Tall and lanky, as he’d claimed, he stood proud beside an old Subaru wagon, wearing the bright and crisp Cal Polyhoodie that she currently held in her hands.

He was obviously himself, and yet it was hard to believe that the man she had spent the past twenty-four hours with was the same person.

It wasn’t that he had physically transformed—although as he had said, he had filled out, losing every trace of slenderness in his long body—as much as he had hardened, become more distant and colder.

Especially the eyes.

It was there that he had changed the most.

In the picture, he was a boy, young and clearly eager for the future.

In the present, he was Benjamin Silver, a man with a gaze like an iceberg—chilly, hard and far more intense below the surface.

Had it been losing his parents so young that had done that to him, or was it the ruthlessness required to get as far as he had? Miri wondered.

“There are candles, too. Of course. She was forever worried about running out of candles...” he said, the box containing what she assumed was a menorah in one hand, and unopened box of slender blue and white candles in the other.

Making every move as if he intended to pack it all away, he began to put the candles back into the box, the man he had become was incapable of seeing the magic in the fact that they had stumbled upon a menorah and candles while stranded together on Hanukkah.

But the version of him that stood in the photograph—the same version that was hopeful and bright and went with his dad to get a box of doughnuts for his mom—would have.

He said he wasn’t scarred from his loss, but he had just built up so much hard tissue he couldn’t feel it anymore.

Surprising herself, Miri said, “Don’t put it away. We should take it down with us.”

“What?” he asked, looking from her back down to what he held in his hands, as if only now realizing what it was.

“The candles and the menorah. We should take them down,” she repeated. “It’s Hanukkah.”

She tried to keep it casual, sensing that she trod in sensitive territory despite the fact that there was no outward change in him at her suggestion.

“I don’t think—” he started, only to trail off for the first time in her acquaintance with him. He picked back up with a shake of his head. “No. No. There’s no need for that. This evening is likely your last here and I won’t light them after you’re gone. There’s no need to get wax all over everything and have to clean it up for one night.”

Professionalism and basic respect for privacy urged her to leave it at that, but a rogue impulse in her drove her to continue. “I don’t mind cleaning up afterward. There’s a trick to it I learned during the years that my friends and I were still meeting every night.”

She was laying it on thick, reminding him of the event the snowstorm had forced her to miss.

“You’re a guest.
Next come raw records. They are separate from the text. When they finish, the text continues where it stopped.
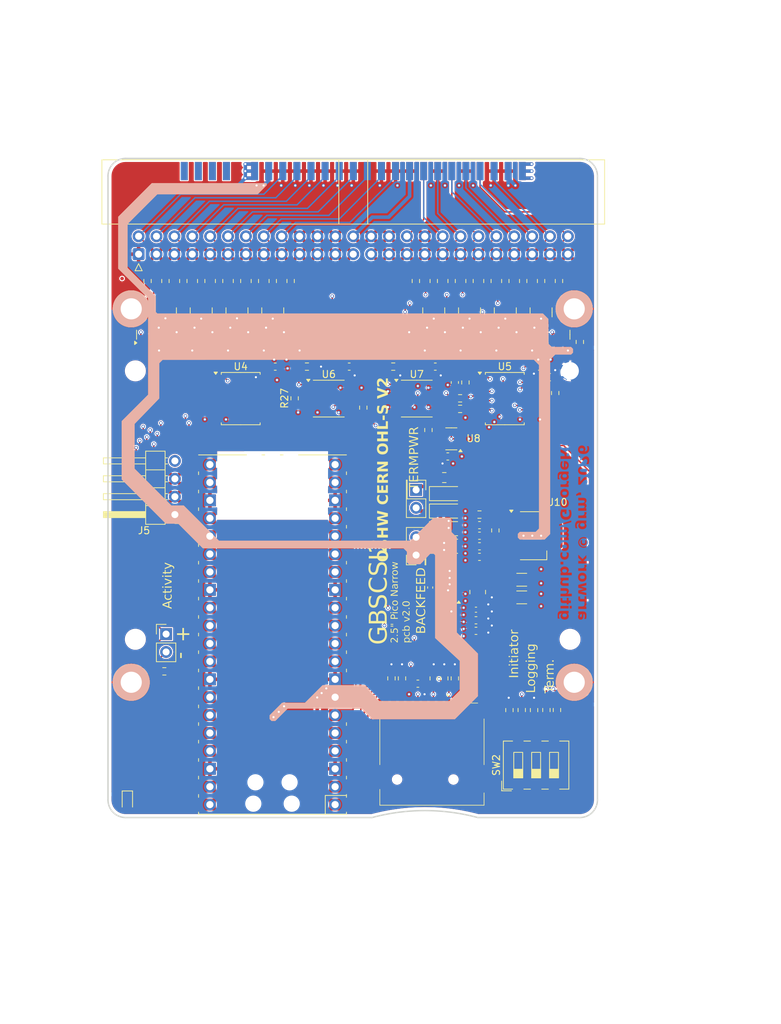
<source format=kicad_pcb>
(kicad_pcb
	(version 20241229)
	(generator "pcbnew")
	(generator_version "9.0")
	(general
		(thickness 1.6)
		(legacy_teardrops no)
	)
	(paper "A5" portrait)
	(title_block
		(title "GBSCSI Common Platform - 2.5 Narrow, Pico")
		(date "2026-02-04")
		(rev "2.0")
		(comment 1 "Drawn by George R. M.")
		(comment 4 "FIRST DRAWING VERSION FOR COMMON PLATFORM VARIANTS IS V2.0")
	)
	(layers
		(0 "F.Cu" signal)
		(4 "In1.Cu" signal)
		(6 "In2.Cu" signal)
		(2 "B.Cu" signal)
		(9 "F.Adhes" user "F.Adhesive")
		(11 "B.Adhes" user "B.Adhesive")
		(13 "F.Paste" user)
		(15 "B.Paste" user)
		(5 "F.SilkS" user "F.Silkscreen")
		(7 "B.SilkS" user "B.Silkscreen")
		(1 "F.Mask" user)
		(3 "B.Mask" user)
		(17 "Dwgs.User" user "User.Drawings")
		(19 "Cmts.User" user "User.Comments")
		(21 "Eco1.User" user "User.Eco1")
		(23 "Eco2.User" user "User.Eco2")
		(25 "Edge.Cuts" user)
		(27 "Margin" user)
		(31 "F.CrtYd" user "F.Courtyard")
		(29 "B.CrtYd" user "B.Courtyard")
		(35 "F.Fab" user)
		(33 "B.Fab" user)
		(39 "User.1" user)
		(41 "User.2" user)
		(43 "User.3" user)
		(45 "User.4" user)
	)
	(setup
		(stackup
			(layer "F.SilkS"
				(type "Top Silk Screen")
			)
			(layer "F.Paste"
				(type "Top Solder Paste")
			)
			(layer "F.Mask"
				(type "Top Solder Mask")
				(thickness 0.01)
			)
			(layer "F.Cu"
				(type "copper")
				(thickness 0.035)
			)
			(layer "dielectric 1"
				(type "prepreg")
				(thickness 0.1)
				(material "FR4")
				(epsilon_r 4.5)
				(loss_tangent 0.02)
			)
			(layer "In1.Cu"
				(type "copper")
				(thickness 0.035)
			)
			(layer "dielectric 2"
				(type "core")
				(thickness 1.24)
				(material "FR4")
				(epsilon_r 4.5)
				(loss_tangent 0.02)
			)
			(layer "In2.Cu"
				(type "copper")
				(thickness 0.035)
			)
			(layer "dielectric 3"
				(type "prepreg")
				(thickness 0.1)
				(material "FR4")
				(epsilon_r 4.5)
				(loss_tangent 0.02)
			)
			(layer "B.Cu"
				(type "copper")
				(thickness 0.035)
			)
			(layer "B.Mask"
				(type "Bottom Solder Mask")
				(thickness 0.01)
			)
			(layer "B.Paste"
				(type "Bottom Solder Paste")
			)
			(layer "B.SilkS"
				(type "Bottom Silk Screen")
			)
			(copper_finish "None")
			(dielectric_constraints no)
		)
		(pad_to_mask_clearance 0)
		(allow_soldermask_bridges_in_footprints no)
		(tenting front back)
		(grid_origin 105 135.5)
		(pcbplotparams
			(layerselection 0x00000000_00000000_55555555_5755f5ff)
			(plot_on_all_layers_selection 0x00000000_00000000_00000000_00000000)
			(disableapertmacros no)
			(usegerberextensions no)
			(usegerberattributes yes)
			(usegerberadvancedattributes yes)
			(creategerberjobfile yes)
			(dashed_line_dash_ratio 12.000000)
			(dashed_line_gap_ratio 3.000000)
			(svgprecision 4)
			(plotframeref no)
			(mode 1)
			(useauxorigin no)
			(hpglpennumber 1)
			(hpglpenspeed 20)
			(hpglpendiameter 15.000000)
			(pdf_front_fp_property_popups yes)
			(pdf_back_fp_property_popups yes)
			(pdf_metadata yes)
			(pdf_single_document no)
			(dxfpolygonmode yes)
			(dxfimperialunits yes)
			(dxfusepcbnewfont yes)
			(psnegative no)
			(psa4output no)
			(plot_black_and_white yes)
			(sketchpadsonfab no)
			(plotpadnumbers no)
			(hidednponfab no)
			(sketchdnponfab yes)
			(crossoutdnponfab yes)
			(subtractmaskfromsilk no)
			(outputformat 1)
			(mirror no)
			(drillshape 1)
			(scaleselection 1)
			(outputdirectory "")
		)
	)
	(net 0 "")
	(net 1 "+5V")
	(net 2 "VBUS")
	(net 3 "Net-(U5-A0)")
	(net 4 "+2.8V")
	(net 5 "Net-(D1-K)")
	(net 6 "+5VIN")
	(net 7 "/Power/5V_TIE")
	(net 8 "Net-(D3-A)")
	(net 9 "+5VTT")
	(net 10 "/Host Interface/~{SCSI_RST}")
	(net 11 "+3.3V")
	(net 12 "unconnected-(J1-Pin_44-Pad44)")
	(net 13 "/Host Interface/~{SCSI_SD1}")
	(net 14 "/Host Interface/~{SCSI_BSY}")
	(net 15 "/Host Interface/~{SCSI_SD6}")
	(net 16 "/Host Interface/SCSI_~{ATTN}")
	(net 17 "/Host Interface/~{SCSI_SD4}")
	(net 18 "/Host Interface/SCSI_~{C}{slash}D")
	(net 19 "/Host Interface/~{SCSI_SD5}")
	(net 20 "unconnected-(J1-Pin_45-Pad45)")
	(net 21 "unconnected-(J1-Pin_47-Pad47)")
	(net 22 "/Host Interface/~{SCSI_SD2}")
	(net 23 "unconnected-(J1-Pin_46-Pad46)")
	(net 24 "GND")
	(net 25 "unconnected-(J1-Pin_50-Pad50)")
	(net 26 "/Host Interface/~{SCSI_ACK}")
	(net 27 "/Host Interface/~{SCSI_SD3}")
	(net 28 "unconnected-(J1-Pin_43-Pad43)")
	(net 29 "/Host Interface/~{SCSI_SEL}")
	(net 30 "/Host Interface/~{SCSI_SD7}")
	(net 31 "unconnected-(J1-Pin_49-Pad49)")
	(net 32 "/Host Interface/SCSI_~{REQ}")
	(net 33 "/Host Interface/~{SCSI_SDP}")
	(net 34 "/Host Interface/~{SCSI_SD0}")
	(net 35 "/Host Interface/~{SCSI_MSG}")
	(net 36 "unconnected-(J1-Pin_48-Pad48)")
	(net 37 "/Host Interface/SCSI_I{slash}~{O}")
	(net 38 "unconnected-(U1-RUN-Pad30)_1")
	(net 39 "unconnected-(U1-3V3-Pad36)_1")
	(net 40 "unconnected-(J5-Pin_4-Pad4)")
	(net 41 "Net-(U9-SW)")
	(net 42 "/Core Logic, Basic Controls/~{TERM_EN}")
	(net 43 "/Core Logic, Basic Controls/~{BUS_DIR}")
	(net 44 "/Core Logic, Basic Controls/~{MCU_BSY_OUT}")
	(net 45 "Net-(Q3-D)")
	(net 46 "Net-(Q15-D)")
	(net 47 "/Core Logic, Basic Controls/~{MCU_SEL_OUT}")
	(net 48 "Net-(Q8-D)")
	(net 49 "Net-(Q10-D)")
	(net 50 "Net-(Q7-D)")
	(net 51 "Net-(Q17-D)")
	(net 52 "Net-(Q6-D)")
	(net 53 "Net-(Q18-D)")
	(net 54 "Net-(Q12-D)")
	(net 55 "Net-(Q9-D)")
	(net 56 "Net-(Q11-D)")
	(net 57 "Net-(Q1-D)")
	(net 58 "Net-(Q5-D)")
	(net 59 "Net-(Q13-D)")
	(net 60 "Net-(Q4-D)")
	(net 61 "Net-(Q2-D)")
	(net 62 "/Core Logic, Basic Controls/~{INITIATOR}")
	(net 63 "Net-(Q14-D)")
	(net 64 "Net-(Q16-D)")
	(net 65 "/Core Logic, Basic Controls/~{MCU_ATTN}")
	(net 66 "/Core Logic, Basic Controls/~{DEBUG}")
	(net 67 "/Core Logic, Basic Controls/~{MCU_REQ}")
	(net 68 "/Core Logic, Basic Controls/~{MCU_IO}")
	(net 69 "unconnected-(U1-3V3_EN-Pad37)_1")
	(net 70 "/Core Logic, Basic Controls/~{MCU_ACK}")
	(net 71 "Net-(U5-B1)")
	(net 72 "/Core Logic, Basic Controls/~{MCU_SDP}")
	(net 73 "Net-(R27-Pad1)")
	(net 74 "Net-(R28-Pad2)")
	(net 75 "/Core Logic, Basic Controls/~{MCU_CD{slash}SEL_IN}")
	(net 76 "Net-(R29-Pad1)")
	(net 77 "/Core Logic, Basic Controls/MCU_RST")
	(net 78 "Net-(R30-Pad2)")
	(net 79 "/Core Logic, Basic Controls/~{MCU_MSG{slash}BSY_IN}")
	(net 80 "Net-(U9-EN)")
	(net 81 "Net-(U9-FB)")
	(net 82 "Net-(U10-GND)")
	(net 83 "/Core Logic, Basic Controls/~{MCU_SD6}")
	(net 84 "/Core Logic, Basic Controls/~{MCU_SD0}")
	(net 85 "/Core Logic, Basic Controls/~{MCU_SD2}")
	(net 86 "/Core Logic, Basic Controls/~{MCU_SD3}")
	(net 87 "/Core Logic, Basic Controls/~{MCU_SD7}")
	(net 88 "/Core Logic, Basic Controls/~{MCU_SD1}")
	(net 89 "/Core Logic, Basic Controls/~{MCU_SD4}")
	(net 90 "/Core Logic, Basic Controls/~{MCU_SD5}")
	(net 91 "/SCSI Buffers/~{RST_OUT}")
	(net 92 "/Core Logic, Basic Controls/SDIO_CLK")
	(net 93 "/Core Logic, Basic Controls/SDIO_D1")
	(net 94 "/Core Logic, Basic Controls/SDIO_D3")
	(net 95 "/Core Logic, Basic Controls/SDIO_CMD")
	(net 96 "/Core Logic, Basic Controls/SDIO_D2")
	(net 97 "/Core Logic, Basic Controls/SDIO_D0")
	(net 98 "unconnected-(U1-ADC_VREF-Pad35)_1")
	(net 99 "/Core Logic, Basic Controls/ACTY")
	(net 100 "/Core Logic, Basic Controls/LED_OUT")
	(footprint "Capacitor_SMD:C_0603_1608Metric" (layer "F.Cu") (at 87.75 107.5 180))
	(footprint "Resistor_SMD:R_0603_1608Metric" (layer "F.Cu") (at 96.995 59.35 -90))
	(footprint "Connector_IDC:IDC-Header_2x25_P2.54mm_Horizontal" (layer "F.Cu") (at 39.845 55.54 90))
	(footprint "Diode_SMD:D_SOD-123" (layer "F.Cu") (at 83.5 92))
	(footprint "Resistor_SMD:R_0603_1608Metric" (layer "F.Cu") (at 83.25 115.75 90))
	(footprint "Inductor_SMD:L_1008_2520Metric" (layer "F.Cu") (at 88 103.5 -90))
	(footprint "LED_SMD:LED_0603_1608Metric" (layer "F.Cu") (at 38.25 133.2125 -90))
	(footprint "Connector_PinHeader_2.54mm:PinHeader_1x04_P2.54mm_Horizontal" (layer "F.Cu") (at 45 92.5 180))
	(footprint "Package_SO:TSSOP-14_4.4x5mm_P0.65mm" (layer "F.Cu") (at 66.845 76.04))
	(footprint "Capacitor_SMD:C_0603_1608Metric" (layer "F.Cu") (at 88.25 98.5 180))
	(footprint "Resistor_SMD:R_0603_1608Metric" (layer "F.Cu") (at 99.25 120.24 90))
	(footprint "Resistor_SMD:R_0603_1608Metric" (layer "F.Cu") (at 51.275 59.35 -90))
	(footprint "Resistor_SMD:R_0603_1608Metric" (layer "F.Cu") (at 53.815 59.35 -90))
	(footprint "Resistor_SMD:R_0603_1608Metric" (layer "F.Cu") (at 98.1 73 180))
	(footprint "Resistor_SMD:R_0603_1608Metric" (layer "F.Cu") (at 41.115 59.35 -90))
	(footprint "Capacitor_SMD:C_0402_1005Metric" (layer "F.Cu") (at 87.75 106 180))
	(footprint "Package_TO_SOT_SMD:SOT-223-3_TabPin2" (layer "F.Cu") (at 95.9 95.5))
	(footprint "Resistor_SMD:R_0603_1608Metric" (layer "F.Cu") (at 86.25 73.75 90))
	(footprint "Capacitor_SMD:C_0603_1608Metric" (layer "F.Cu") (at 84.75 73.75 -90))
	(footprint "Capacitor_SMD:C_0603_1608Metric" (layer "F.Cu") (at 87.75 109 180))
	(footprint "Fiducial:Fiducial_0.5mm_Mask1mm" (layer "F.Cu") (at 37.5 59))
	(footprint "Package_TO_SOT_SMD:SOT-23" (layer "F.Cu") (at 86.835 63.795 90))
	(footprint "Resistor_SMD:R_0603_1608Metric" (layer "F.Cu") (at 84.295 59.35 -90))
	(footprint "Fuse:Fuse_0805_2012Metric" (layer "F.Cu") (at 83.225 99.275))
	(footprint "GBSCSI:GBSCSI2_2.5_PCB" (layer "F.Cu") (at 105 135.5))
	(footprint "Resistor_SMD:R_0603_1608Metric" (layer "F.Cu") (at 94.455 59.35 -90))
	(footprint "Package_TO_SOT_SMD:SOT-23" (layer "F.Cu") (at 84.295 66.97 90))
	(footprint "Resistor_SMD:R_0603_1608Metric" (layer "F.Cu") (at 77.25 115.75 90))
	(footprint "Capacitor_SMD:C_0603_1608Metric"
		(layer "F.Cu")
		(uuid "3e15f3e6-6b7f-401b-a5aa-11f33f9bdf46")
		(at 83.75 84.25)
		(descr "Capacitor SMD 0603 (1608 Metric), square (rectangular) end terminal, IPC-7351 nominal, (Body size source: IPC-SM-782 page 76, https://www.pcb-3d.com/wordpress/wp-content/uploads/ipc-sm-782a_amendment_1_and_2.pdf), generated with kicad-footprint-generator")
		(tags "capacitor")
		(property "Reference" "C24"
			(at 0 -1.43 0)
			(layer "F.SilkS")
			(hide yes)
			(uuid "27de50dd-e5c2-435a-9c83-54ab99072bdc")
			(effects
				(font
					(size 1 1)
					(thickness 0.15)
				)
			)
		)
		(property "Value" "100nF"
			(at 0 1.43 0)
			(layer "F.Fab")
			(uuid "97f0291f-043f-479a-8c56-a0d285d20a45")
			(effects
				(font
					(size 1 1)
					(thickness 0.15)
				)
			)
		)
		(property "Datasheet" ""
			(at 0 0 0)
			(layer "F.Fab")
			(hide yes)
			(uuid "af5e8cb1-7eb4-4500-96e2-6b716957fb87")
			(effects
				(font
					(size 1.27 1.27)
					(thickness 0.15)
				)
			)
		)
		(property "Description" ""
			(at 0 0 0)
			(layer "F.Fab")
			(hide yes)
			(uuid "87746b01-1206-464f-bdf5-96120f5a9013")
			(effects
				(font
					(size 1.27 1.27)
					(thickness 0.15)
				)
			)
		)
		(property "LCSC" "C14663"
			(at 0 0 0)
			(unlocked yes)
			(layer "F.Fab")
			(hide yes)
			(uuid "937768b3-b2d9-4d9b-ad34-4f08c5976dae")
			(effects
				(font
					(size 1 1)
					(thickness 0.15)
				)
			)
		)
		(property "LCSC Part #" "C14663"
			(at 0 0 0)
			(unlocked yes)
			(layer "F.Fab")
			(hide yes)
			(uuid "b10fbb9a-2127-4a64-8532-af0d75236d1e")
			(effects
				(font
					(size 1 1)
					(thickness 0.15)
				)
			)
		)
		(property ki_fp_filters "C_*")
		(path "/c4ebff8a-4dca-4c35-89e3-5977b5c2922e/c148e82f-8680-4748-8646-4a58f3cd386a")
		(sheetname "/SCSI Buffers/")
		(sheetfile "../Common Sheets/buffers_narrow.kicad_
... [2204698 chars truncated]
</source>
Guests aren’t supposed to clean up.”

Miri snorted. “Since when? Everyone is supposed to clean up after themselves.”

“Not according to my mother.”

“You don’t think your mother would be all about lighting those candles?” Miri asked, lifting a brow as she did.

“She also would have fed you a homemade meal for dinner instead of a box of doughnuts. I don’t see how any of that’s relevant.”

“I think we should do it. They fell out of the box, for goodness’ sake.” She didn’t know where the audacity to continue push like this came from, but as usual when it came to Benjamin, Miri could not seem to stem the flow.

“People were burned as witches based on coincidences like those,” he said flatly.